Douglass claims: Negro Portraits by White Artists are Never Impartial

NEGRO PORTRAITS

We shall venture one remark, which we have never heard expressed before, and which will, perhaps, be set down to the account of our negro vanity; and it may be, not unjustly so, but we have presented it for what it may be worth.  It is this:  negroes can never have impartial portraits at the hands of white artists.  It seems to us next to impossible for white men to take likenesses of black men, without most grossly exaggerating their distinctive features.  And the reason is obvious.  Artists, like all other white persons, have adopted  a theory respecting the distinctive features of negro physiognomy.  We have heard many white persons say that ‘negroes look all alike’, and that they could not distinguish between the old and the young.  They associate with the negro face, high cheek bones, distended nostril, depressed nose, thick lips, and retreating forehead.
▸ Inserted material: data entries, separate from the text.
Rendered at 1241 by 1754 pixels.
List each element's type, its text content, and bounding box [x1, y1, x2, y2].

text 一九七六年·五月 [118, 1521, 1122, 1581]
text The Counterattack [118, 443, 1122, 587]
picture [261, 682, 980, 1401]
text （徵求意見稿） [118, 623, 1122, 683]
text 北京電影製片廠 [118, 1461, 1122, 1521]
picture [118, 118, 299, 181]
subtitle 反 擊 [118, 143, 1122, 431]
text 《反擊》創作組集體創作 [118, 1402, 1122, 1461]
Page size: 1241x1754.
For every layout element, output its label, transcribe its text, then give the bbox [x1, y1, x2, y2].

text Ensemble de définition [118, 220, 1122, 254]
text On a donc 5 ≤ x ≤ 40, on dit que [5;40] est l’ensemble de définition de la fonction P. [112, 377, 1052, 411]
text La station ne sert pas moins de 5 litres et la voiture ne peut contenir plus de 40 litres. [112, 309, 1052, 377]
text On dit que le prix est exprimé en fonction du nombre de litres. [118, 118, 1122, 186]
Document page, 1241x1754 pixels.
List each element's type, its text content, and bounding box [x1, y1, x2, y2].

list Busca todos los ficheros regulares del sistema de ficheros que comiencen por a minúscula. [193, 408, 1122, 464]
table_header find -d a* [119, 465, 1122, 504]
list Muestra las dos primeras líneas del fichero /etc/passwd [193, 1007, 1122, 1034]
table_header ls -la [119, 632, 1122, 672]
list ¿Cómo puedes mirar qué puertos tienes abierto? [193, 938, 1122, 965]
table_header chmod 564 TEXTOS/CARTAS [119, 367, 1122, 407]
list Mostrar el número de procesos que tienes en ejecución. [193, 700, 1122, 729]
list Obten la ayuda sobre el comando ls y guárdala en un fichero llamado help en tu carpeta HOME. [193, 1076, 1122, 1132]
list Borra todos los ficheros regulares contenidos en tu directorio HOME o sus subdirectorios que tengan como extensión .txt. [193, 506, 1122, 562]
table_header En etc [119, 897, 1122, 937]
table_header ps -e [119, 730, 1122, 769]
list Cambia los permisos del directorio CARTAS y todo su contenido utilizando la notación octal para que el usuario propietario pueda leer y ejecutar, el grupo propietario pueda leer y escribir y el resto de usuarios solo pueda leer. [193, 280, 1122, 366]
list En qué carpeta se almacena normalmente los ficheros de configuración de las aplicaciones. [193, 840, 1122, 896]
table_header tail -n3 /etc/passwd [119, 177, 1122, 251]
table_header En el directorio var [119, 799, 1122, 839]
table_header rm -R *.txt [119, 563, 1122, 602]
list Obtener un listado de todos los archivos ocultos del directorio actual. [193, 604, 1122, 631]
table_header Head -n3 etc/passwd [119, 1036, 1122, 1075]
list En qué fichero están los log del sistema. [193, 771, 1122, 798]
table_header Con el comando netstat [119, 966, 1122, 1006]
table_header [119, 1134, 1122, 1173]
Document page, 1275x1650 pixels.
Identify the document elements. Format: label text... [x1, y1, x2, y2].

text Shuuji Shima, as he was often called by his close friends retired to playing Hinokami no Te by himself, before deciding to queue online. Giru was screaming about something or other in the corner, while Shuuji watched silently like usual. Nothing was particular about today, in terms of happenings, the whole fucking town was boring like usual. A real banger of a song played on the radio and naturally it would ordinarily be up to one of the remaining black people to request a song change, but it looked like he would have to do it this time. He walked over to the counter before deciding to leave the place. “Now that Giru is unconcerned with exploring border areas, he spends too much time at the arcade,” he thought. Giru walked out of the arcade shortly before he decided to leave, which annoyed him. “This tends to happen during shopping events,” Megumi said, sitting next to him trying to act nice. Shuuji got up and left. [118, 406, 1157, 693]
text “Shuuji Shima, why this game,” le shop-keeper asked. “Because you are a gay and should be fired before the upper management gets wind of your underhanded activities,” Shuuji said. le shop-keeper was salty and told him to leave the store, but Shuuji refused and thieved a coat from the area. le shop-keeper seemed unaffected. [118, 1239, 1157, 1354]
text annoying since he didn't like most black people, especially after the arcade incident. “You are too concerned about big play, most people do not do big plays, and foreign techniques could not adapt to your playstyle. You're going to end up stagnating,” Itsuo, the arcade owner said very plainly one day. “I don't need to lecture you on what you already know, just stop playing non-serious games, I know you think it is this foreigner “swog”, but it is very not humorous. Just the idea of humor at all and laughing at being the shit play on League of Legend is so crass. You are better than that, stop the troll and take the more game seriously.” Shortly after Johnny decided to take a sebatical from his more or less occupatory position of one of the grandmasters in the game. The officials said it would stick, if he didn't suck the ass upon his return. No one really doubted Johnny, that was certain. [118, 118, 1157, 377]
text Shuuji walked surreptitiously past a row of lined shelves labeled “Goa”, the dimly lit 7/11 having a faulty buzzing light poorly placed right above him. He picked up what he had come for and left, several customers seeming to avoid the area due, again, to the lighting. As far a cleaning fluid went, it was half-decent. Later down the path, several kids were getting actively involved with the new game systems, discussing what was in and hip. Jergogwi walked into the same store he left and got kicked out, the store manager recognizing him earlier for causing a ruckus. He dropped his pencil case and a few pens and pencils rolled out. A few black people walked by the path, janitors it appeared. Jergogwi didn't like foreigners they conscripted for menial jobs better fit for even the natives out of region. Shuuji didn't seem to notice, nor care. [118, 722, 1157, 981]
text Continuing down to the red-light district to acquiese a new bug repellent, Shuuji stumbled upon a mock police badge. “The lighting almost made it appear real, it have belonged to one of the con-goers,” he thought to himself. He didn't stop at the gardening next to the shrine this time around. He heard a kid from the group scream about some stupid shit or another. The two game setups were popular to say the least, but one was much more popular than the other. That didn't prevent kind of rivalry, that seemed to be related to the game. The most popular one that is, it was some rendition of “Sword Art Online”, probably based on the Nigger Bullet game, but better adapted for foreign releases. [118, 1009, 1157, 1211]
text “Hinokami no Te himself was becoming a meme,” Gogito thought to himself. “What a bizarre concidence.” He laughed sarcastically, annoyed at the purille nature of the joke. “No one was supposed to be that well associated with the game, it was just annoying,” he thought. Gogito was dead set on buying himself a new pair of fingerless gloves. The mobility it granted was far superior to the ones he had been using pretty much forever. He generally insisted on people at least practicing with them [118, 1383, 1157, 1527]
This theory, impressed strongly on the mind of an artist, exercises a powerful influence over his pencil, and very naturally leads him to distort and exaggerate those peculiarities, even when they scarcely exist in the original.  The temptation to make the likeness of the negro, rather than of the man, is very strong; and often leads the artist, as well as the player, to ‘overstep the modesty of nature.’   There is the greatest variety of form and feature among us, and there is seldom one face to be found which has all the features usually attributed to the negro; and there are those from which these marks of African descent (while their color remains unchanged,) have disappeared entirely.  ‘I am black, but comely,’ is as true now, as it was in the days of Solomon. Perhaps we should not be more impartial than our white brothers, should we attempt to picture them.  We should be as likely to get their lips too thin, noses too sharp and pinched up, their hair too lank and lifeless, and their faces altogether too cadaverous.      Frederick Douglass.